• Records from a data collection
--------
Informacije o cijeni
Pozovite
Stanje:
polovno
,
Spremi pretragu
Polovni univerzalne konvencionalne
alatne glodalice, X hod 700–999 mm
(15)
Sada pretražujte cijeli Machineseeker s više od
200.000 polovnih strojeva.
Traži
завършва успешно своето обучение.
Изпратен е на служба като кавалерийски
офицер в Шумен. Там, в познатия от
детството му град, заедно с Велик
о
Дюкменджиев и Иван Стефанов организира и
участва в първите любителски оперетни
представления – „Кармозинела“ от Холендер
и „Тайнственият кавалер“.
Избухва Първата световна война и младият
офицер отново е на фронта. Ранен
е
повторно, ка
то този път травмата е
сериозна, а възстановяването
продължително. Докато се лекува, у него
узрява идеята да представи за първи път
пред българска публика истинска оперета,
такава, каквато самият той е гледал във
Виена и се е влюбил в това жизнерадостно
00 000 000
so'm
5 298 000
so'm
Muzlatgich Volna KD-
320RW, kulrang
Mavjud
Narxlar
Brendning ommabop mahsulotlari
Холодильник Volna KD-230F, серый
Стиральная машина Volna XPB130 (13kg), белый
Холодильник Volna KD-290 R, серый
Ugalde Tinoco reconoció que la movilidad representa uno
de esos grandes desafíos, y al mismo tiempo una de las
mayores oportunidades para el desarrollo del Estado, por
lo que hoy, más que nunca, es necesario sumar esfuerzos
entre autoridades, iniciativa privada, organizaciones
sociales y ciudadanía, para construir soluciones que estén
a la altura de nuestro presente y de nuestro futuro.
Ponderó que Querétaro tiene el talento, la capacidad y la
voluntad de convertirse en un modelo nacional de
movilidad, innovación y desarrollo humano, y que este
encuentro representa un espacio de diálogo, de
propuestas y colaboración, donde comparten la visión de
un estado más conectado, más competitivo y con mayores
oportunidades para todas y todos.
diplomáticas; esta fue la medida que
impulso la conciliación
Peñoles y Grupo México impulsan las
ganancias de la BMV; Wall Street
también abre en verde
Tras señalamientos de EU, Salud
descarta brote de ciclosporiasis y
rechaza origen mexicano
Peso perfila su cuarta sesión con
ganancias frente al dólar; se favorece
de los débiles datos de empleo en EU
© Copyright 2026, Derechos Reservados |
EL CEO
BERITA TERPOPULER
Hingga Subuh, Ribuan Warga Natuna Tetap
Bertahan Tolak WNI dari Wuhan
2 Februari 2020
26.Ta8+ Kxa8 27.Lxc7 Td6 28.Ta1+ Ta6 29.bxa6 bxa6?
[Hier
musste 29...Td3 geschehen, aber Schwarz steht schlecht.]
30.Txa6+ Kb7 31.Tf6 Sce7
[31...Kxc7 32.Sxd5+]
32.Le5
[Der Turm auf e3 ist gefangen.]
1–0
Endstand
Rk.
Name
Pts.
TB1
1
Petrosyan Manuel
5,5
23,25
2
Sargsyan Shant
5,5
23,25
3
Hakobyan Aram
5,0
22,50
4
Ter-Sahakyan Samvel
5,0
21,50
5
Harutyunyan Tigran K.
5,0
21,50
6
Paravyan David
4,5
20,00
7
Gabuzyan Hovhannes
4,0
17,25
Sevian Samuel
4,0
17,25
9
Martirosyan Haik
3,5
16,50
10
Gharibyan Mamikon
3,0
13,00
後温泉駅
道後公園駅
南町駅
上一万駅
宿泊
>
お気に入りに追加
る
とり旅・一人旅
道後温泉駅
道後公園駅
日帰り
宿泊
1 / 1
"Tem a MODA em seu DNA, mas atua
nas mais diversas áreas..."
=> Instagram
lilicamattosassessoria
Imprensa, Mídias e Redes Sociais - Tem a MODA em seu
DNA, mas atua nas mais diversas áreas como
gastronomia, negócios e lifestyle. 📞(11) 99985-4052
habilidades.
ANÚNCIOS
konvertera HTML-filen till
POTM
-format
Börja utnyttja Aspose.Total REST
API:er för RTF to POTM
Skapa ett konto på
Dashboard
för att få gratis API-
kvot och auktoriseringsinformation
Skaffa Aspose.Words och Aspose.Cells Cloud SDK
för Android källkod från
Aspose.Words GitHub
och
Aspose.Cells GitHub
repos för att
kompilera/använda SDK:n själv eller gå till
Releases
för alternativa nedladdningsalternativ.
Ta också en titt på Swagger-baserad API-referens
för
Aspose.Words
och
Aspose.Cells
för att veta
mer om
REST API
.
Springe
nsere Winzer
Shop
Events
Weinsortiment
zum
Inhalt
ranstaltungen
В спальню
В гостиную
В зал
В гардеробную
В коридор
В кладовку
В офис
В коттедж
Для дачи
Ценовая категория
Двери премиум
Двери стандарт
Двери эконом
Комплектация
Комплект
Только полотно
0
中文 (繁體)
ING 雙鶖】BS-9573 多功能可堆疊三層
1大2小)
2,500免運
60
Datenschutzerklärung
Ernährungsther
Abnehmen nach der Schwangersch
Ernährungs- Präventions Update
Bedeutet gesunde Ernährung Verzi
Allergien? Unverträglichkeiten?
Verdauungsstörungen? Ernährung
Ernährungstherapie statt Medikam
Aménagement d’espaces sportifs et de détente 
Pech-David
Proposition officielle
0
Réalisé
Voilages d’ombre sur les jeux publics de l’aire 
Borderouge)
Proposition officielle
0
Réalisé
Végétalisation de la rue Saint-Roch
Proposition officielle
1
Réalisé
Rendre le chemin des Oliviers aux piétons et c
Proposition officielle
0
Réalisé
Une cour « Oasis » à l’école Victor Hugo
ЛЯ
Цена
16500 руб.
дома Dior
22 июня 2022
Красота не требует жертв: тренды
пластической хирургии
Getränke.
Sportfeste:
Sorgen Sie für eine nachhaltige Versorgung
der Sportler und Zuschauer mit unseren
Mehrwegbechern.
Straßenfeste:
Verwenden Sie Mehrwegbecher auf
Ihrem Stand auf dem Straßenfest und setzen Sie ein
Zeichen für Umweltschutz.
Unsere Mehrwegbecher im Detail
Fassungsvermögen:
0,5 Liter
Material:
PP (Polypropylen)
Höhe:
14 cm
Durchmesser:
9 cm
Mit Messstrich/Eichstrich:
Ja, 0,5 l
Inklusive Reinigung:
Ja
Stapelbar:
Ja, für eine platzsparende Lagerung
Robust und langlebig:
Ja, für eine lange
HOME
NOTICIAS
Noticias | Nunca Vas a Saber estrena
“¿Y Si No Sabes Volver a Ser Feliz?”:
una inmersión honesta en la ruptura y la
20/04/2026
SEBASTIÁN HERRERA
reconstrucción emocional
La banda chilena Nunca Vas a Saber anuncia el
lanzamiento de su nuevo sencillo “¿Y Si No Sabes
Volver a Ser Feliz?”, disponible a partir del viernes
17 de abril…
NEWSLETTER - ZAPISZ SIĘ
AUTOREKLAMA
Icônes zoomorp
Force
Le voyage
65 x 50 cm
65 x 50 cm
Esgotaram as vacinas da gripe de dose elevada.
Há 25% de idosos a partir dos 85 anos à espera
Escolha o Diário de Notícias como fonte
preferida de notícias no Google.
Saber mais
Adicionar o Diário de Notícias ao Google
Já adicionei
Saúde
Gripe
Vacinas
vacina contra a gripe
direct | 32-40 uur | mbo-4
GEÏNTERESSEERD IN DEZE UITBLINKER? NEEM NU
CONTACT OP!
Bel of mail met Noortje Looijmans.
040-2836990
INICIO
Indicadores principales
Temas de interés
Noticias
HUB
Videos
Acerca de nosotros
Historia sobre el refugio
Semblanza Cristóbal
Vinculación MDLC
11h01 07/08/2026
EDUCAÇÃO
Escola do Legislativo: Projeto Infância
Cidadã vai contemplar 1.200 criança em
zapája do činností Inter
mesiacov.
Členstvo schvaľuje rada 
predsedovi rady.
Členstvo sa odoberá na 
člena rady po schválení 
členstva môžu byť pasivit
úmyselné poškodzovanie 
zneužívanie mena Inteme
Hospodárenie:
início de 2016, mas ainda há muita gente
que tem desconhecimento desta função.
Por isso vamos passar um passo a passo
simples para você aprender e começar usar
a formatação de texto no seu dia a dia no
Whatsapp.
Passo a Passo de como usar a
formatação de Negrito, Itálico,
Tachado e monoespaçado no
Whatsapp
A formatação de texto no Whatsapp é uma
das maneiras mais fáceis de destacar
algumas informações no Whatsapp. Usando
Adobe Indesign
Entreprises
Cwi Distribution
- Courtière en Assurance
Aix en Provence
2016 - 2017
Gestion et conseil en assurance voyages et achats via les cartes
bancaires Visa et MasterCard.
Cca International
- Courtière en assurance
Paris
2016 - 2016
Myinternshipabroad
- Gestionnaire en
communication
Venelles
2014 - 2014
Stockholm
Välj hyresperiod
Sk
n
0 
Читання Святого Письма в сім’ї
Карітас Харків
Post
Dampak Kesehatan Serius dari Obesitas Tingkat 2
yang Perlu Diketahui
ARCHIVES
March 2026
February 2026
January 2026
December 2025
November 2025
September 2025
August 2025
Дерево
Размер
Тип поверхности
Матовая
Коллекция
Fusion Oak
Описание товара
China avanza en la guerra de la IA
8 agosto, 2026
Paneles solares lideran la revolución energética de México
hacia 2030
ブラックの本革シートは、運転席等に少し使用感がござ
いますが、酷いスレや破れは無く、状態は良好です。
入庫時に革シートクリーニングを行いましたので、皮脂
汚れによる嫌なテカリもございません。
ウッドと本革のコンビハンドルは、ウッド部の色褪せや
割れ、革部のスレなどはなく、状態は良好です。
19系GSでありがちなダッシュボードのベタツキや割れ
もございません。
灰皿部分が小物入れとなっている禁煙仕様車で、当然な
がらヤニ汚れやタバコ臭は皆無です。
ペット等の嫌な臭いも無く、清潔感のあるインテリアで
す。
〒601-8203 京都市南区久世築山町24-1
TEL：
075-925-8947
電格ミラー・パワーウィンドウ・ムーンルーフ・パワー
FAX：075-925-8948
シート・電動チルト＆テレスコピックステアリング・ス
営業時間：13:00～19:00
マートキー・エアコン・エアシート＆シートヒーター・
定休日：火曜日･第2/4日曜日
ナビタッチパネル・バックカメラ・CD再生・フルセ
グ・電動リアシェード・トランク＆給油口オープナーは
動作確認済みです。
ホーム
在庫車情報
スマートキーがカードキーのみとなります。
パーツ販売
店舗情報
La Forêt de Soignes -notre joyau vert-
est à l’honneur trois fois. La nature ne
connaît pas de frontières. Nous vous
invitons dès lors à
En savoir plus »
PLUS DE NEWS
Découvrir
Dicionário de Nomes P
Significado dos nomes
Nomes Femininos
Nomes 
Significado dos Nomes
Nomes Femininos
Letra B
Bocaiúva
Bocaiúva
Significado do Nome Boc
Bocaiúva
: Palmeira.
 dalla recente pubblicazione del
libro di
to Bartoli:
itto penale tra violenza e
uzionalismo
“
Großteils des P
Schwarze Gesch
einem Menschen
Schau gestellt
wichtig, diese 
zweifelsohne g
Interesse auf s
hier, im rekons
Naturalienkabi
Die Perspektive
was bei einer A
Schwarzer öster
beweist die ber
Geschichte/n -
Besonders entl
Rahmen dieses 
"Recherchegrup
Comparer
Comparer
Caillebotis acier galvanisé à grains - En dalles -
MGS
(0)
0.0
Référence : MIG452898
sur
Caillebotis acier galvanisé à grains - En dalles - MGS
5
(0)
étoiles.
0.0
--------
• ABOUT THIS EXERCISE
Output, exactly and in full, the lines from the start of the entries above through the line that contains "lo que hoy, más".

• PROBLEM SOLUTION
Informacije o cijeni
Pozovite
Stanje:
polovno
,
Spremi pretragu
Polovni univerzalne konvencionalne
alatne glodalice, X hod 700–999 mm
(15)
Sada pretražujte cijeli Machineseeker s više od
200.000 polovnih strojeva.
Traži
завършва успешно своето обучение.
Изпратен е на служба като кавалерийски
офицер в Шумен. Там, в познатия от
детството му град, заедно с Велик
о
Дюкменджиев и Иван Стефанов организира и
участва в първите любителски оперетни
представления – „Кармозинела“ от Холендер
и „Тайнственият кавалер“.
Избухва Първата световна война и младият
офицер отново е на фронта. Ранен
е
повторно, ка
то този път травмата е
сериозна, а възстановяването
продължително. Докато се лекува, у него
узрява идеята да представи за първи път
пред българска публика истинска оперета,
такава, каквато самият той е гледал във
Виена и се е влюбил в това жизнерадостно
00 000 000
so'm
5 298 000
so'm
Muzlatgich Volna KD-
320RW, kulrang
Mavjud
Narxlar
Brendning ommabop mahsulotlari
Холодильник Volna KD-230F, серый
Стиральная машина Volna XPB130 (13kg), белый
Холодильник Volna KD-290 R, серый
Ugalde Tinoco reconoció que la movilidad representa uno
de esos grandes desafíos, y al mismo tiempo una de las
mayores oportunidades para el desarrollo del Estado, por
lo que hoy, más que nunca, es necesario sumar esfuerzos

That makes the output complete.